A vedic text the Ratna-Triya-Parīkṣā [shlöka (70-71)] explains :Ratna-Triya-Pariksabindu is ‘universally understood’ – samākhyāto as
(1) ‘essence of speech’ – śabdatattvamghöṣā ( ghösah also means the ‘conchshell’)
(2) ‘word Brahma’ – vāgbrahma
(3) ‘the stable point of the Kundalini ’ – kundalinī dhruvam˙ ( dhruvah is also the name given to the ‘north star’ – the unchanging reference of the night sky )
(4) ‘power of all conscious knowledge’ – vidyā shaktih
(5) ‘the other aspect of all sound – that is – complete silence’ – parā nāda
(6) ‘this great māyā that surrounds us’ – mahāmāyti deśikaih ( deśikaih connotes spatial immediacy )
(7) ‘the unspoilt void’ – vyöman anāhatam˙

You can probably get a feel for the limitation of expression in trying to explain a transcendental concept like bindu . But whatever the level of difficulty the attempt should be made and this is exactly what the shlöka above has done.

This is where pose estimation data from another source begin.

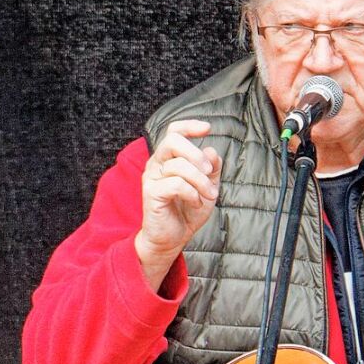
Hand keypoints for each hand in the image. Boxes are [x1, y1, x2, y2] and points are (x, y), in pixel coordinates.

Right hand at [135, 120, 221, 289]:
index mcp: (170, 158)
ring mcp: (152, 177)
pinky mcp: (151, 193)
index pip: (174, 132)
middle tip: (209, 170)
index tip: (207, 128)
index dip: (189, 126)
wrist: (173, 238)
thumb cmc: (187, 210)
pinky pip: (176, 184)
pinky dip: (192, 193)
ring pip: (179, 166)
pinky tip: (196, 203)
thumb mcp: (207, 187)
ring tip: (209, 195)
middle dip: (196, 153)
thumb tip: (211, 151)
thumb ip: (211, 169)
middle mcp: (158, 163)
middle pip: (172, 140)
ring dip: (201, 181)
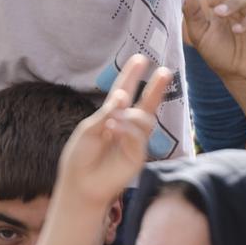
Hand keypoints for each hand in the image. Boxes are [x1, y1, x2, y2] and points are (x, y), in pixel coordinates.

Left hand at [59, 55, 171, 208]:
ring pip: (144, 119)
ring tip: (112, 122)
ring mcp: (134, 140)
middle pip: (145, 103)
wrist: (81, 185)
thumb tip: (122, 95)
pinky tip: (113, 130)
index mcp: (111, 116)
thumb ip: (106, 113)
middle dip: (156, 88)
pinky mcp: (138, 155)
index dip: (131, 75)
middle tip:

In the Vth movement of ‘Burnt Norton’ Eliot accomplishes the same feat :

                                                     “Words, after speech, reach
Into the silence. Only by the form, the pattern,
Can words or music reach
The stillness, as a Chinese jar still
Moves perpetually in its stillness.
Not the stillness of the violin, while the note lasts,
Not that only, but the co-existence,
Or say that the end precedes the beginning,
And the end and the beginning were always there
Before the beginning and after the end.”

The reader must note the sentence ‘The stillness, as a Chinese jar still / moves perpetually in its stillness’. The metaphor of the ‘Chinese jar’ is brilliant because this takes us to the external essence of bindu, which is the ensconcing of dimensions.